Cierra los ojos un momento e imagina tres sonidos. Un solo cuenco de bronce, golpeado una vez, resonando en un frío monasterio del Himalaya. Una flauta de caña exhalando sus notas largas y dolientes a través de un patio persa al anochecer. Un tambor de mano latiendo despacio junto a una fogata, en algún lugar cálido, bajo las estrellas. Distintas tierras, distintos siglos, distintas fes, y sin embargo cada una buscando lo mismo. No entretenimiento. Algo más cercano a la oración.
Un idioma más antiguo que las palabras
Lo que más me conmueve es que nadie le enseñó estas tradiciones a las otras. Los monjes del Tíbet no aprendieron su canto de los místicos de Persia. Los tamborileros de África occidental nunca conocieron a los cantores de la antigua India. Y aun así, separados por océanos y miles de años, cada uno de ellos llegó al mismo descubrimiento: que el sonido puede llevarnos a un lugar al que las palabras no alcanzan. El tono sostenido, la repetición suave, la voz humana mantenida larga y grave: aparecen una y otra vez, por toda la tierra, como si la especie entera recordara algo al mismo tiempo.
¿Por qué la misma medicina, en todas partes?
Creo que es porque el sonido le habla a una parte de nosotros que vive por debajo del pensamiento. No necesitas entender el idioma de un canto para sentir cómo tus hombros se ablandan mientras llena una habitación. No necesitas compartir las creencias de un monje para que un tono bajo y constante aminore tu respiración y aquiete tu mente. El cuerpo responde antes de que la mente tenga oportunidad de discutir. Aquí es donde lo sagrado y lo simplemente físico se encuentran: en un lugar más antiguo que cualquier religión, común a todos nosotros.

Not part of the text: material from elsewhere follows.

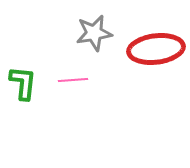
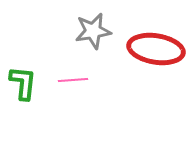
gray star: moved 1 px left, 2 px up
red ellipse: rotated 16 degrees clockwise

Cada pueblo de la tierra, dado el silencio y un latido, terminó por cantar.
Una peregrinación que puedes hacer desde una sola habitación
Este es todo el espíritu detrás de nuestra Serie de Música de Meditación Mundial: una manera de viajar por estas tradiciones sin salir de tu propio rincón tranquilo. Comenzamos en la India, con la quietud sagrada de esa tierra, y seguimos hacia el silencio profundo de Japón. Ahora nos estamos entregando, despacio y con mucho cuidado, al Tíbet y a Persia, dos de los mundos sonoros más hermosos que la humanidad haya creado jamás.
No necesitas reservar un vuelo ni pertenecer a ninguna fe para recibir lo que estas tradiciones ofrecen. Solo necesitas audífonos, unos minutos sin prisa y la disposición de dejar que una música que no es la tuya se convierta, por un rato, en tu maestra. Deja que un silencio lejano te sostenga. La gente ha encontrado su camino de regreso a casa a través de exactamente este sonido durante miles de años. Esta noche, tú también puedes.